---------- Supplied material
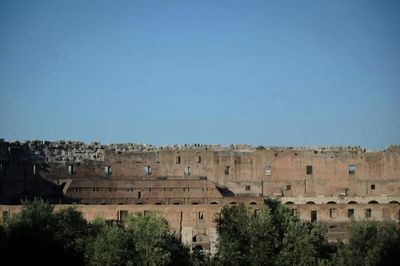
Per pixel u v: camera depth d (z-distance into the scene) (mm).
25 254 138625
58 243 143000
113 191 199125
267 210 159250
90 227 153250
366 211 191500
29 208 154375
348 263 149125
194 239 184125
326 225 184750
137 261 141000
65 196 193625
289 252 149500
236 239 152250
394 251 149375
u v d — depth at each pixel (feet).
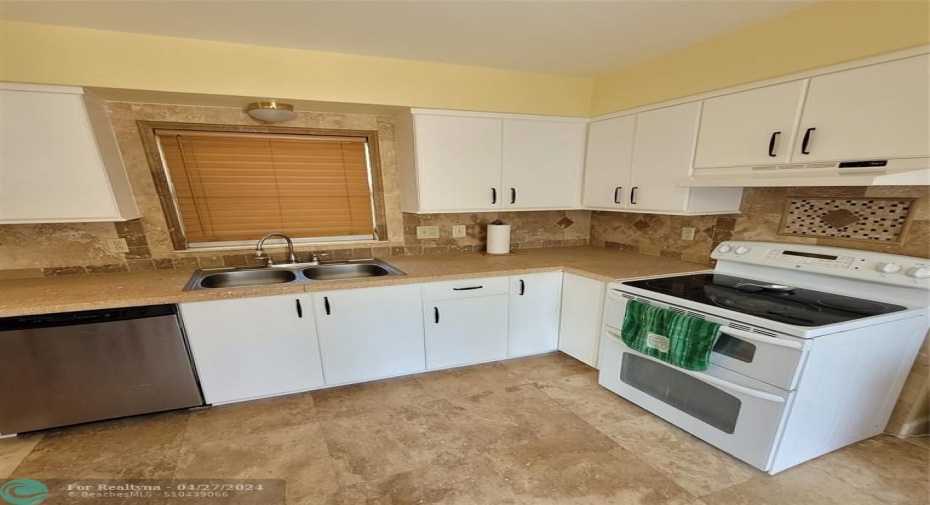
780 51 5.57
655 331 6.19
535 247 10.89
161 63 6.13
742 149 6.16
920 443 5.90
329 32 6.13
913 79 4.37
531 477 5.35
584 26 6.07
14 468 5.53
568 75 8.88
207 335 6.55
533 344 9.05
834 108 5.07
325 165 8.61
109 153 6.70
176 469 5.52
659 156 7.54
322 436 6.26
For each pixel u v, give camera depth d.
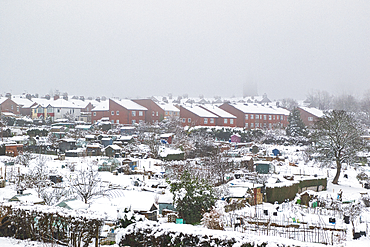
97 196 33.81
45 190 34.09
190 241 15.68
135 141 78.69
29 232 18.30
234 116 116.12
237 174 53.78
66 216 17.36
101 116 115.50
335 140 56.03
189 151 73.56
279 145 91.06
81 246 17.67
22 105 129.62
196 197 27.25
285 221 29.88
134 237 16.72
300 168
--------------------
• Aim of the exercise
Give every line of the data above again as it stands; the pictures stay out.

• Solution to the exercise
Per pixel u v: camera depth d (z-distance into the scene) (mm).
25 254 138625
58 243 143000
113 191 199125
267 210 159250
90 227 153250
366 211 191500
29 208 154375
348 263 149125
194 239 184125
326 225 184750
137 261 141000
65 196 193625
289 252 149500
236 239 152250
394 251 149375
u v d — depth at each pixel (feet).
780 51 5.57
655 331 6.19
535 247 10.89
161 63 6.13
742 149 6.16
920 443 5.90
329 32 6.13
913 79 4.37
531 477 5.35
584 26 6.07
14 468 5.53
568 75 8.88
207 335 6.55
533 344 9.05
834 108 5.07
325 165 8.61
109 153 6.70
176 469 5.52
659 156 7.54
322 436 6.26
For each pixel u v, give camera depth d.
97 196 33.81
45 190 34.09
190 241 15.68
135 141 78.69
29 232 18.30
234 116 116.12
237 174 53.78
66 216 17.36
101 116 115.50
335 140 56.03
189 151 73.56
279 145 91.06
81 246 17.67
22 105 129.62
196 197 27.25
285 221 29.88
134 237 16.72
300 168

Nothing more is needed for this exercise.